Pure Python Time: 5.423821089090779 sec.


## Numpy 
Set the timer and calculate the time taken by `.dot()` function for multiplying A and B 


In [19]:
# start the timer
start = start = timeit.default_timer()

# Matrix multiplication in numpy
A.dot(B)

time_spent = timeit.default_timer() - start
print('Numpy Time:', time_spent, 'sec.')

Numpy Time: 0.033634579041972756 sec.


In [27]:
results

array([[5111., 5543., 5290., ..., 5210., 5128., 5253.],
       [5499., 5575., 5411., ..., 5473., 5395., 5404.],
       [4982., 5262., 5000., ..., 5083., 4902., 5138.],
       ...,
       [5193., 5772., 5329., ..., 5194., 5271., 5456.],
       [4855., 5111., 4702., ..., 4847., 4908., 4786.],
       [4605., 5239., 4773., ..., 4881., 4844., 4770.]])

In [24]:
A.dot(B)

array([[5111., 5543., 5290., ..., 5210., 5128., 5253.],
       [5499., 5575., 5411., ..., 5473., 5395., 5404.],
       [4982., 5262., 5000., ..., 5083., 4902., 5138.],
       ...,
       [5193., 5772., 5329., ..., 5194., 5271., 5456.],
       [4855., 5111., 4702., ..., 4847., 4908., 4786.],
       [4605., 5239., 4773., ..., 4881., 4844., 4770.]])

In [28]:
results == A.dot(B)

array([[ True,  True,  True, ...,  True,  True,  True],
       [ True,  True,  True, ...,  True,  True,  True],
       [ True,  True,  True, ...,  True,  True,  True],
       ...,
       [ True,  True,  True, ...,  True,  True,  True],
       [ True,  True,  True, ...,  True,  True,  True],
       [ True,  True,  True, ...,  True,  True,  True]])

In [29]:
5.423821089090779/0.033634579041972756

161.2572906687004

### Your comments 

```
Numpy was much faster than working out in Python.
```

NumPy provides support for large multidimensional arrays and matrices along with a collection of mathematical functions to operate on these elements. 
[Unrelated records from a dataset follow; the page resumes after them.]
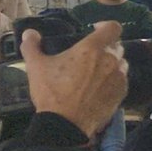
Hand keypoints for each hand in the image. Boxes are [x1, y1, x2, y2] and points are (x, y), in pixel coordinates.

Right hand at [22, 21, 127, 137]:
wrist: (66, 124)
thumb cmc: (52, 92)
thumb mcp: (36, 67)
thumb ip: (32, 46)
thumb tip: (29, 32)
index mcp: (92, 48)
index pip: (113, 27)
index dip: (105, 26)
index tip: (95, 30)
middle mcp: (111, 59)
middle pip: (116, 45)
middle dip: (105, 47)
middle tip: (90, 55)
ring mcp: (119, 77)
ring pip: (121, 63)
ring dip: (111, 63)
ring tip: (95, 72)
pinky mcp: (122, 93)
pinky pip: (122, 80)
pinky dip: (113, 80)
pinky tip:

Numpy relies on well-known packages implemented in other languages (like Fortran) to perform efficient computations, bringing the user both the expressiveness of Python and a performance similar to MATLAB or Fortran.

## Summary

In this lab, we performed a quick comparison between calculating a dot product in numpy vs python built in function. We saw that Numpy is computationally much more efficient that Python code due to highly sophisticated implementation of Numpy source code. You are encouraged to always perform such tests to fully appreciate the use of an additional library in Python.